§ **Задания для выполнения**
**1)** Ответьте по отрывку о рассказе «Откровение»:
(а) Кем была миссис Терпин по роду занятий?
(б) Что Мэри швырнула в лицо миссис Терпин?
(в) Куда отправилась миссис Терпин, чтобы понять, насколько она похожа на старую свинью?
**2)** Перепишите из отрывка о рассказе «Откровение» часть между словами «Субъектом описанных в» и «у больной Мэри.», включая их.

§ **Отрывок текста**
*-*-*
Рассмотрим изложенные тезисы на конкретном примере - эпизоде, взятом из рассказа Ф. О'Коннор «Откровение» (Revelation). В этом рассказе описывается зарождение и реализация эмоции ярости у девушки-пациентки Мэри к одной из других пациенток - фермерше миссис Терпин, ожидающей вместе с ней приема у врача. Объектом эмоции является, эта фермерша - высокомерная расистка, а причиной эмоции ярости - её беспардонная болтливость, в которой обнажается противоречие между внешней респектабельностью, добропорядочностью и высокомерием, самовлюбленностью и набожным лицемерием.
Субъектом описанных в рассказе эмоций группы гнева является Мэри. У других пациентов, ожидавших своей очереди к врачу, разглагольствования миссис Терпин такой внешней реакции не вызвали, поэтому эти люди субъектами выраженной эмоции не стали. Уровень их эмоционального реагирования на её болтовню оказался намного выше, чем у больной Мэри.
Направленная и потому предметная эмоция ярости у Мэри проявилась вербально и кинетически: она с силой швырнула в лицо миссис Терпин книгу, которую пыталась читать вопреки её разглагольствованиям, и попала ей в глаз, потом издала дикий вопль, бросилась на неё и впилась ногтями ей в шею. Глаза Мэри побелели от ярости, голос стал глухим и низким, когда она обзывала миссис Терпин старой премерзкой свиньей и посылала её к черту. Это подтверждает, что эмоции имеют ориентированный характер, так как адресованы определенному объекту, в этом плане можно говорить о субъектно-объектной направленности эмоционального типа вербальных отношений.
Речевые ситуации эмоционально переживаются людьми, и это отражается в их речи. В рассматриваемом примере это выразилось как в авербальном и вербальном эмоциональном выпаде Мэри: "Go back to hell where you came from, you old wart hog!" [111, р.188], так и в эмоциональной реакции миссис Терпин: "I'm not", she said tearfully, "a wart hog, from hell". The tears dried. Her eyes began to burn instead with wrath [111, р.190]. Она долго и очень бурно переживала это оскорбление: ночью не могла уснуть от этого публичного унижения, утром она пожаловалась своим работникам - неграм, ища у них сочувствия, потом даже отправилась на свиноферму, чтобы убедиться, насколько она похожа на старую свинью "How am I a hog? Exactly how I as like them?" [111, р.196].
*-*-*
§ **Фрагменты материала**
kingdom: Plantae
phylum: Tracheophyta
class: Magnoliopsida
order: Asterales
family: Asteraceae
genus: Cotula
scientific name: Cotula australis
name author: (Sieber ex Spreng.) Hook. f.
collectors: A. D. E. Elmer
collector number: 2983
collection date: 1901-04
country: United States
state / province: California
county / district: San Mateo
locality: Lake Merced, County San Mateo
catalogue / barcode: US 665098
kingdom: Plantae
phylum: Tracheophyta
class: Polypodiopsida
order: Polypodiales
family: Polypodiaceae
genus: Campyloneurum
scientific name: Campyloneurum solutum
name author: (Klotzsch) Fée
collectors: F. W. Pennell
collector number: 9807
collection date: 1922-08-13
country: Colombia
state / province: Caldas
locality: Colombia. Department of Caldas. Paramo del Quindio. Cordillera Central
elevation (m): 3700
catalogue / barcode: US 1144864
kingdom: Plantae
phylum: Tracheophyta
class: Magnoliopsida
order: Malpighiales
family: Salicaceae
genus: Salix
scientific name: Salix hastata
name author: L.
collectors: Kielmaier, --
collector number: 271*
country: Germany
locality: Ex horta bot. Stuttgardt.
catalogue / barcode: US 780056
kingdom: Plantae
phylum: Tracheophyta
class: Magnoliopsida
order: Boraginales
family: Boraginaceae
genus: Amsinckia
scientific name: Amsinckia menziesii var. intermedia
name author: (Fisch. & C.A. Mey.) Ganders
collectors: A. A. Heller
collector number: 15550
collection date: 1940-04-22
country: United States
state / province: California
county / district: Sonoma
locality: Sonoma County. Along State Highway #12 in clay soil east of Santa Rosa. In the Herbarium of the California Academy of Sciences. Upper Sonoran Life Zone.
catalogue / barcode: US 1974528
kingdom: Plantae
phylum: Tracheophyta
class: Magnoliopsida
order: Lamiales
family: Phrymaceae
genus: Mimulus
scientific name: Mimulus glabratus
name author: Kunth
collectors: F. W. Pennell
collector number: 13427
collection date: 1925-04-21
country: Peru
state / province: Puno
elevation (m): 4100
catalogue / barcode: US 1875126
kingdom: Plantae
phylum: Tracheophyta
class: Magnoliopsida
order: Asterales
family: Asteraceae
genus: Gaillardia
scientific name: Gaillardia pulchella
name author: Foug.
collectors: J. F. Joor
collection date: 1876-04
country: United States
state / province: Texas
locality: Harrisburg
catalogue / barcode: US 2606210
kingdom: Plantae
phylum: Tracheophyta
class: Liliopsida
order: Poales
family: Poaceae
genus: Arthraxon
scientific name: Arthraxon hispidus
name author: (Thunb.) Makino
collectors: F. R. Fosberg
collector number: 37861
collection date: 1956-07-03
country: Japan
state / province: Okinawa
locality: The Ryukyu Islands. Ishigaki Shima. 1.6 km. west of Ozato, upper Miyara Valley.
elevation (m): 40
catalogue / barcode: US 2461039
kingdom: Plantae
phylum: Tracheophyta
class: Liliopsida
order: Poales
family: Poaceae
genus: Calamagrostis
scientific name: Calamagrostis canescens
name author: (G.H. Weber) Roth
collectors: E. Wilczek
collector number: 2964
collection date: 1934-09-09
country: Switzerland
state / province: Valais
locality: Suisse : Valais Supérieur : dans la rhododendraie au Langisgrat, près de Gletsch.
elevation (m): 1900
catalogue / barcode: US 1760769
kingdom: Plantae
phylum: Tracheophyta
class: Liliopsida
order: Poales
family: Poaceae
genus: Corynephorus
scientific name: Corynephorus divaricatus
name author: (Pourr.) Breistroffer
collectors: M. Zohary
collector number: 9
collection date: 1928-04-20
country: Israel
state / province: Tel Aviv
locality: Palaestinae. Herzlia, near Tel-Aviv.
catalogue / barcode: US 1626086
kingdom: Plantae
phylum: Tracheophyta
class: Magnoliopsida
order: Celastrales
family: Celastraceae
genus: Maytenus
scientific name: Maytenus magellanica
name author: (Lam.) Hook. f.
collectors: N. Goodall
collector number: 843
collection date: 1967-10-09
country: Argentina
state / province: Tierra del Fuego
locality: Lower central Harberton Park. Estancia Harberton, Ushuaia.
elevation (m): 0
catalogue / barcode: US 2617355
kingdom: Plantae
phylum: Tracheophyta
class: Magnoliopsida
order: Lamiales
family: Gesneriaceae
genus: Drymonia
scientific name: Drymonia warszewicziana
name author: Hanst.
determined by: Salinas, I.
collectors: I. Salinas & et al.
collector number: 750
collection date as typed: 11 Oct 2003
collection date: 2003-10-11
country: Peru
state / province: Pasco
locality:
*-*-*
§ **Ответы к заданиям**
**1)**
(а) Фермершей.
(б) Книгу, которую пыталась читать.
(в) На свиноферму.

**2)**
Субъектом описанных в рассказе эмоций группы гнева является Мэри. У других пациентов, ожидавших своей очереди к врачу, разглагольствования миссис Терпин такой внешней реакции не вызвали, поэтому эти люди субъектами выраженной эмоции не стали. Уровень их эмоционального реагирования на её болтовню оказался намного выше, чем у больной Мэри.